Chris Willman of Variety found the choice of making an album about her divorce "unexpectedly savvy" as a "parcel all that pain into a dam-burster of a side project with no commercial expectations, no press and no holds barred". Willman wrote that even if it was a "volume of historical annotation", the songs did not "always feel so strictly autobiographical that they lack for cleverness", with "very little [that] sounds singularly country genre".

Stephen Thomas Erlewine of AllMusic described the lyrics as "a number of intimate details of their union, along with a rolling series of self-insights" not finding them, however, "intense". Erlewine wrote that the album "offers clean, uncluttered comfort" not in line with his conception in "a place of pain", as her divorce was.

The album was named the 98th best album of 2023 by Rolling Stone, prizing the "clear narrative" of the tracks, producing a "succinct post-divorce diary, leveling up her songwriting in the process on brutal confessionals".

The extended play was brought to attention because fans used the pause in the song "Penthouse" as a cue to taunt her ex-husband, Morgan Evans. This chant was heard on multiple Patterns Tour concerts in early 2025, and it was even heard on Rolling Up the Welcome Mat (for good). Following these behaviors, Ballerini called out the crowd to stop it, stating, "We're three years past it, everything's fine now".

Professional ratings
Review scores
| Source | Rating |
| AllMusic | Star Half star |

=== Year-end rankings ===

| Publication | List | Rank | Ref. |
|---|---|---|---|
| Billboard | The 50 Best Albums of 2023 | 19 |  |
| Rolling Stone | The 100 Best Albums of 2023 | 98 |  |

==Film==

The release of the EP was accompanied by a 20-minute short film acting as a visual album for the EP, written by Ballerini and co-directed by Patrick Tracy. The film portrays a woman, played by Ballerini, going through the stages of grief and acceptance to the end of a marriage and an impending divorce.

== Promotion ==
On March 4, 2023, Ballerini sang "Blindsided" and "Penthouse" on Saturday Night Live. Two years later, "Penthouse" was upgraded as a duet collaboration on The Voice season 27 by Ballerini and Angie Rey, a contestant in the blind auditions who had idolized her after Rey had hit notes that Kelsea did not for which only Ballerini had turned her chair.
+ + + + +
> [Work to be completed]: Repeat word for word the part of the text about Ballerini's EP between "Stephen Thomas Erlewine" and "her divorce was.", inclusive. The data has no connection to the text about Ballerini's EP.

> [Collected material]:
+ + + + +
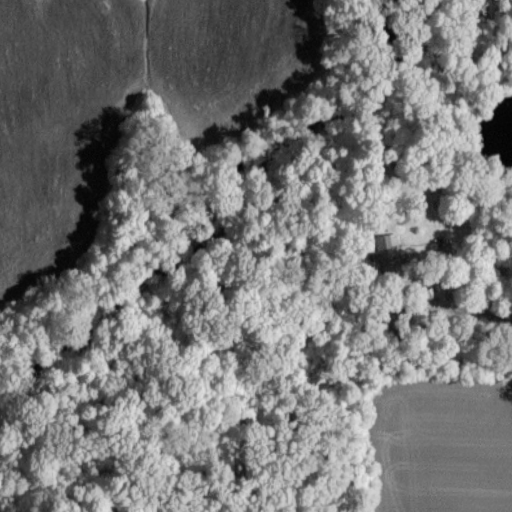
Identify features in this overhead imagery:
road: (490, 337)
+ + + + +
> [Finished task]:
Stephen Thomas Erlewine of AllMusic described the lyrics as "a number of intimate details of their union, along with a rolling series of self-insights" not finding them, however, "intense". Erlewine wrote that the album "offers clean, uncluttered comfort" not in line with his conception in "a place of pain", as her divorce was.